I’m working on an algorithm which needs very fast random access to video frames in a possibly long video (minimum 30 minutes). I am currently using OpenCV’s VideoCapture to read my video, but the seeking functionality is either broken or very slow. The best I found until now is using the MJPEG codec inside a MKV container, but it’s not fast enough.
I can chose any video format or even create a new one. The storage space is not a problem (to some extents of course). The only requirement is to get the fastest possible seeking time to any location in the video. Ideally, I would like to be able to access to multiple frames simultaneously, taking advantages of my quad-core CPU.
I know that relational databases are very good to store large volumes of data, they allows simultaneous read accesses and they’re very fast when using indexes.
Is SQLite a good fit for my specific needs ? I plan to store each video frame compressed in JPEG, and use an index on the frame number to access them quickly.
EDIT : for me a frame is just an image, not the entire video. A 30mn video @ 25 fps contains 30*60*25=45000 frames, and I want to be able to quickly get one of them using its number.

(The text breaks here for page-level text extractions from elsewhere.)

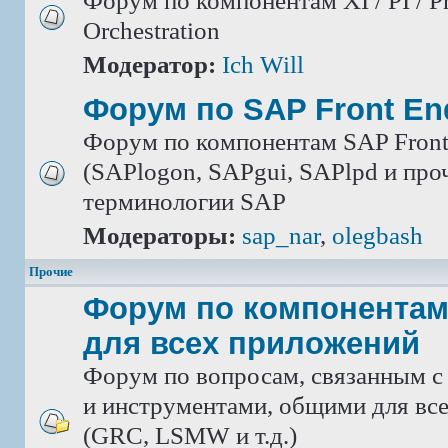
Форум по компонентам XI / PI / P
Orchestration
Модератор:
Ich Will
Форум по SAP Front En
Форум по компонентам SAP Front
(SAPlogon, SAPgui, SAPlpd и проч.
терминологии SAP
Модераторы:
sap_nar
,
olegbash
Прочие
Форум по компонентам
для всех приложений
Форум по вопросам, связанным с
и инструментами, общими для вс
(GRC, LSMW и т.д.)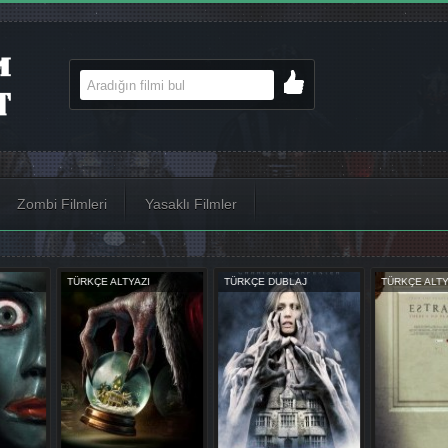
Zombi Filmleri
Yasaklı Filmler
AJ
TÜRKÇE ALTYAZI
TÜRKÇE ALTYAZI
TÜRKÇE D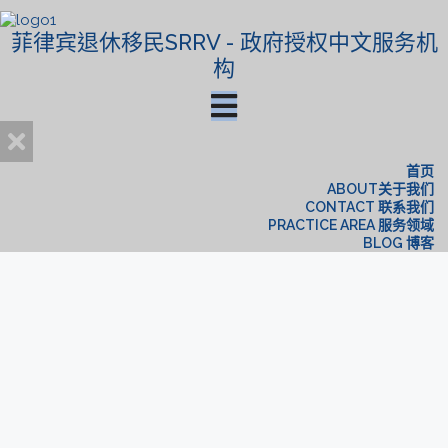
菲律宾退休移民SRRV - 政府授权中文服务机
构
首页
ABOUT关于我们
CONTACT 联系我们
PRACTICE AREA 服务领域
BLOG 博客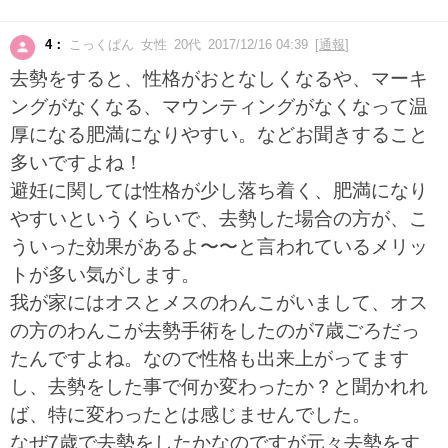
4：
こっくぱん 女性 20代 2017/12/16 04:39 [
通報
]
去勢をすると、性格がおとなしくなるや、マーキ
ングがなくなる、マウンティングがなくなって温
厚になる肥満になりやすい。などお聞きすること
多いですよね！
避妊に関しては性格が少し落ち着く、肥満になり
やすいというくらいで、去勢した場合の方が、こ
ういった効果があるよ〜〜と言われているメリッ
トが多い気がします。
我が家にはオスとメスのわんこがいまして、オス
の方のわんこが去勢手術をしたのが7歳ごろだっ
たんですよね。なので性格も出来上がってます
し、去勢をした事で何か変わったか？と聞かれれ
ば、特に変わったとは感じませんでした。
なぜ7歳で去勢をしたかなのですが元々去勢をす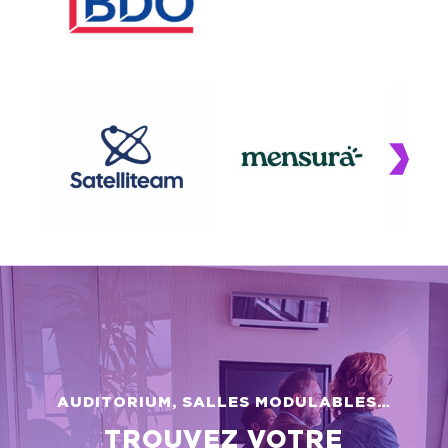
AUDITORIUM, SALLES MODULABLES…
TROUVEZ VOTRE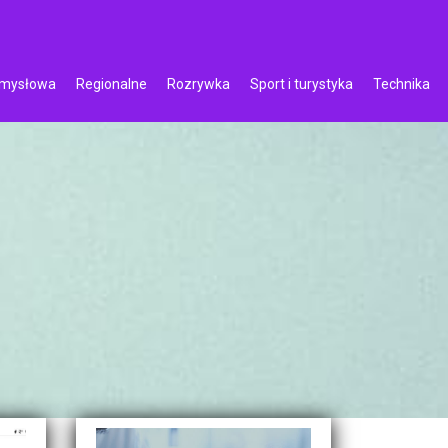
emysłowa
Regionalne
Rozrywka
Sport i turystyka
Technika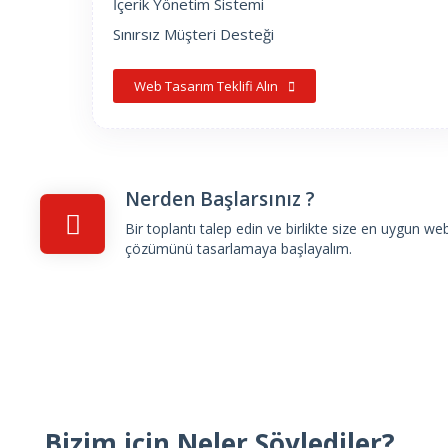
İçerik Yönetim Sistemi
Sınırsız Müşteri Desteği
Web Tasarım Teklifi Alın
Nerden Başlarsınız ?
Bir toplantı talep edin
ve birlikte size en uygun we
çözümünü tasarlamaya başlayalım.
Bizim için Neler Söylediler?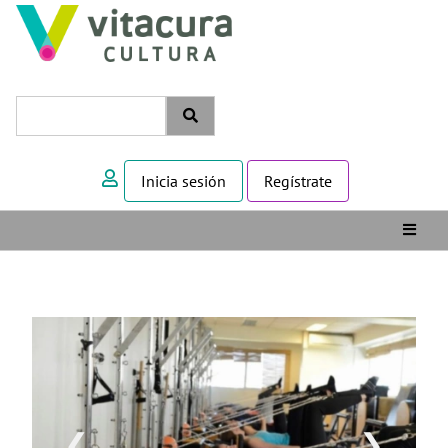
Inicia sesión
Regístrate
❮
❯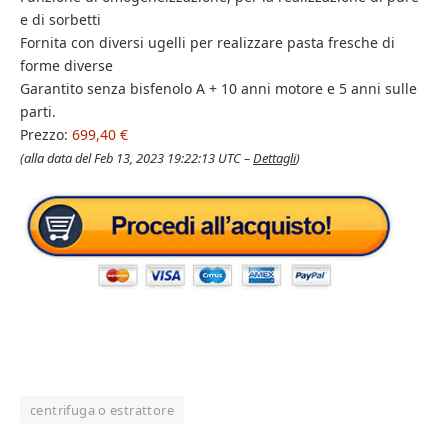
e di sorbetti
Fornita con diversi ugelli per realizzare pasta fresche di
forme diverse
Garantito senza bisfenolo A + 10 anni motore e 5 anni sulle
parti.
Prezzo:
699,40 €
(alla data del Feb 13, 2023 19:22:13 UTC –
Dettagli
)
centrifuga o estrattore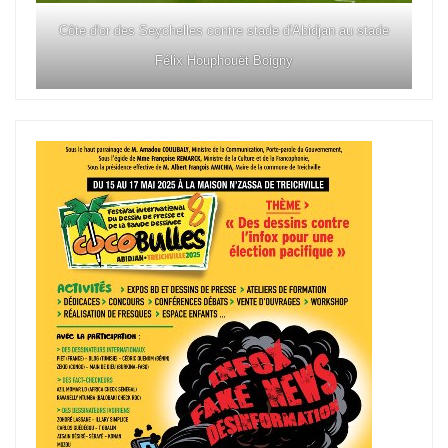
Côte d'or des Seychelles contre stade d'Abidjan au stade
Félix Houphouët Boigny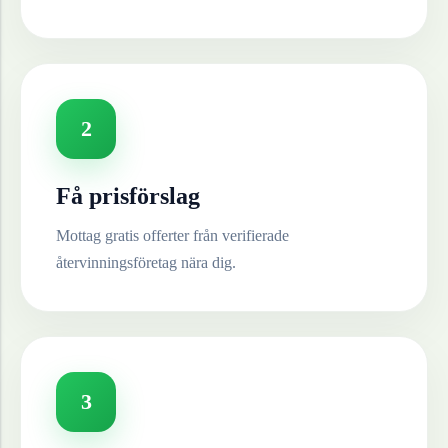
2
Få prisförslag
Mottag gratis offerter från verifierade
återvinningsföretag nära dig.
3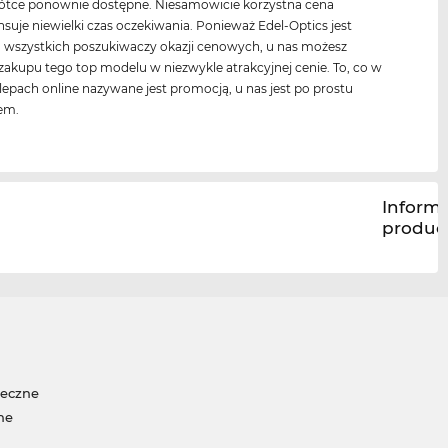
ótce ponownie dostępne. Niesamowicie korzystna cena
uje niewielki czas oczekiwania. Ponieważ Edel-Optics jest
a wszystkich poszukiwaczy okazji cenowych, u nas możesz
akupu tego top modelu w niezwykle atrakcyjnej cenie. To, co w
lepach online nazywane jest promocją, u nas jest po prostu
em.
Inform
produc
neczne
ne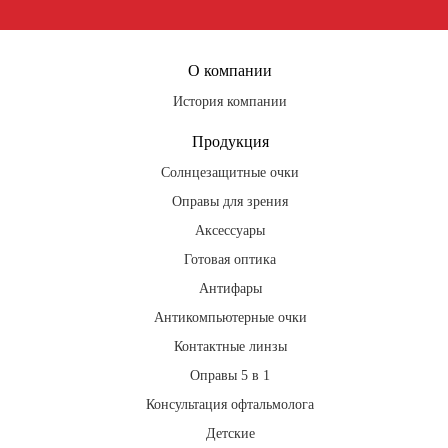
fb
ig
tg
О компании
История компании
Продукция
Солнцезащитные очки
Оправы для зрения
Аксессуары
Готовая оптика
Антифары
Антикомпьютерные очки
Контактные линзы
Оправы 5 в 1
Консультация офтальмолога
Детские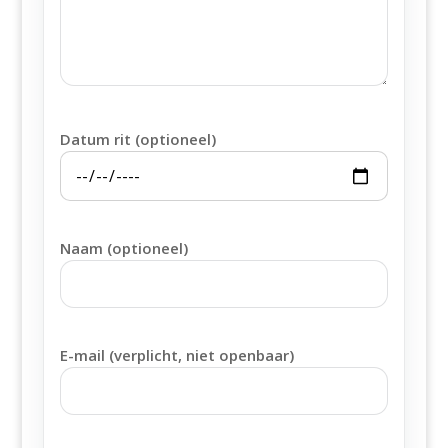
Datum rit (optioneel)
Naam (optioneel)
E-mail (verplicht, niet openbaar)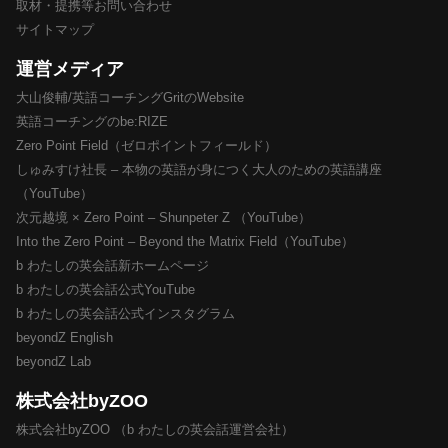
取材・提携等お問い合わせ
サイトマップ
運営メディア
大山俊輔/英語コーチングGritのWebsite
英語コーチングのbe:RIZE
Zero Point Field（ゼロポイントフィールド）
しゅみすけ社長 – 本物の英語が身につく大人のための英語講座
（YouTube）
次元越境 × Zero Point – Shunpeter Z （YouTube）
Into the Zero Point – Beyond the Matrix Field（YouTube）
b わたしの英会話新ホームページ
b わたしの英会話公式YouTube
b わたしの英会話公式インスタグラム
beyondZ English
beyondZ Lab
株式会社byZOO
株式会社byZOO （b わたしの英会話運営会社）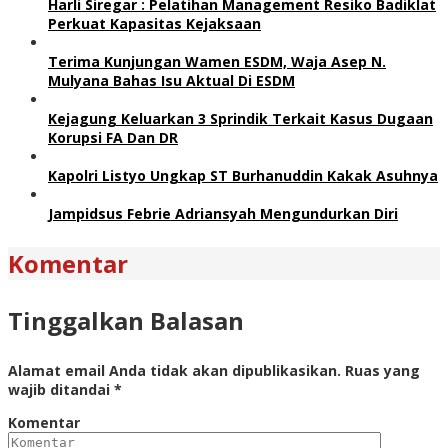
Harli Siregar : Pelatihan Management Resiko Badiklat
Perkuat Kapasitas Kejaksaan
Terima Kunjungan Wamen ESDM, Waja Asep N.
Mulyana Bahas Isu Aktual Di ESDM
Kejagung Keluarkan 3 Sprindik Terkait Kasus Dugaan
Korupsi FA Dan DR
Kapolri Listyo Ungkap ST Burhanuddin Kakak Asuhnya
Jampidsus Febrie Adriansyah Mengundurkan Diri
Komentar
Tinggalkan Balasan
Alamat email Anda tidak akan dipublikasikan.
Ruas yang
wajib ditandai
*
Komentar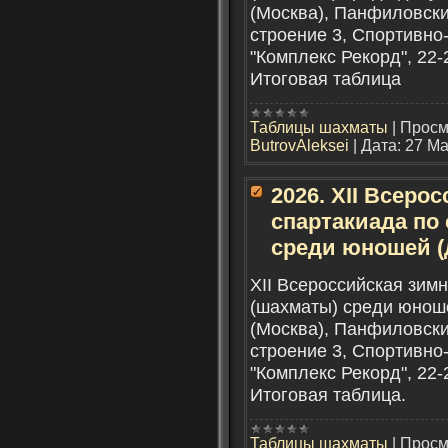
(Москва), Панфиловский
строение 3, Спортивно
"Комплекс Рекорд", 22-
Итоговая таблица
Таблицы шахматы
|
Просм
ButrovAleksei
|
Дата:
27 Ма
2026. XII Всеро
спартакиада по 
среди юношей (д
XII Всероссийская зимн
(шахматы) среди юноше
(Москва), Панфиловский
строение 3, Спортивно
"Комплекс Рекорд", 22-
Итоговая таблица.
Таблицы шахматы
|
Просм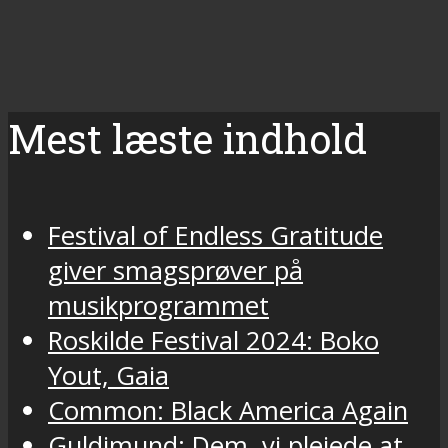
Mest læste indhold
Festival of Endless Gratitude
giver smagsprøver på
musikprogrammet
Roskilde Festival 2024: Boko
Yout, Gaia
Common: Black America Again
Guldimund: Dem, vi plejede at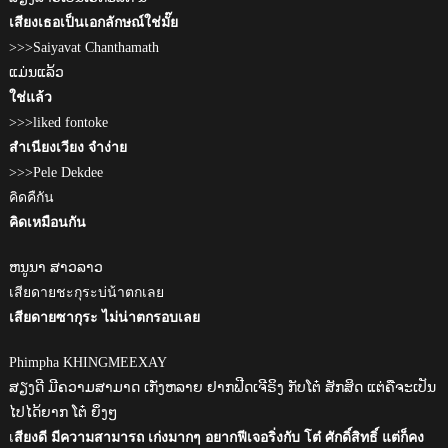
เสียงเธอเป็นเอกลักษณ์ใช่มั๊ย
>>>Saiyavat Chanthamath
ແມ່ນແລ້ວ
ใช่แล้ว
>>>liked fontoke
สำเนียงเวียง จำง่าย
>>>Pele Dekdee
คิดคืกัน
คิดเหมือนกัน
ຫນູນາ ສາວລາວ
เสียดายชะกุระบ่น้าตกเลย
เสียดายซากุระ ไม่น่าตกรอบเลย
Phimpha KHINGMEEXAY
ສຽງດີ ມີຄວາມສາມາດ ເກັ່ງຫລາຍ ຢາກຟີດເຈີຣິງ ກັບໂຕ໋ ສັກສິດ ແຕ່ຄືຈະເປັນ
ໄປໄດ້ຍາກ ໂຕ໋ ຍິ່ງໆ
เ
สียงดี มีความสามารถ เก่งมากๆ อยากฟีเจอริ่งกับ โต๋ ศักดิ์สิทธิ์ แต่ก็คง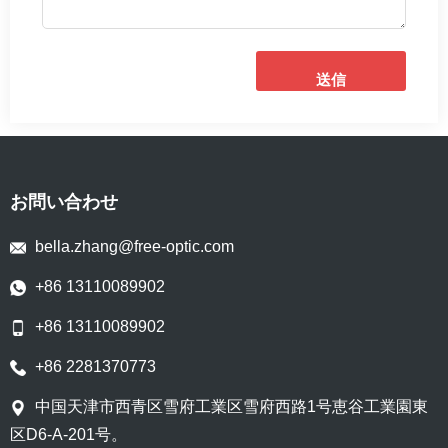
送信
お問い合わせ
bella.zhang@free-optic.com
+86 13110089902
+86 13110089902
+86 2281370773
中国天津市西青区雪府工業区雪府西路1号恵谷工業園東
区D6-A-201号。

EDIT : For those who could be interested, I finally implemented a custom video container saving each frame in fixed-sized blocks (consequently, the position of any frame can be directly computed !). The images are compressed with the turbojpeg library and file accesses are multi-threaded (to be NCQ-friendly). The bottleneck is not the HDD anymore and I finally obtained much better perfs 🙂
I don’t think using SQLite (or any other dabatase engine) is a good solution for your problem. A database is not a filesystem.
If what you need is very fast random access, then stick to the filesystem, it was designed for this kind of usage, and optimized with this in mind. As per your comment, you say a 5h video would require 450k files, well, that’s not a problem in my opinion. Certainly, directory listing will be a bit long, but you will get the absolute fastest possible random access. And it will certainly be faster than SQLite because you’re one level of abstraction under.
And if you’re really worried about directory listing times, you just have to organize your folder structure like a tree. That will get you longer paths, but fast listing.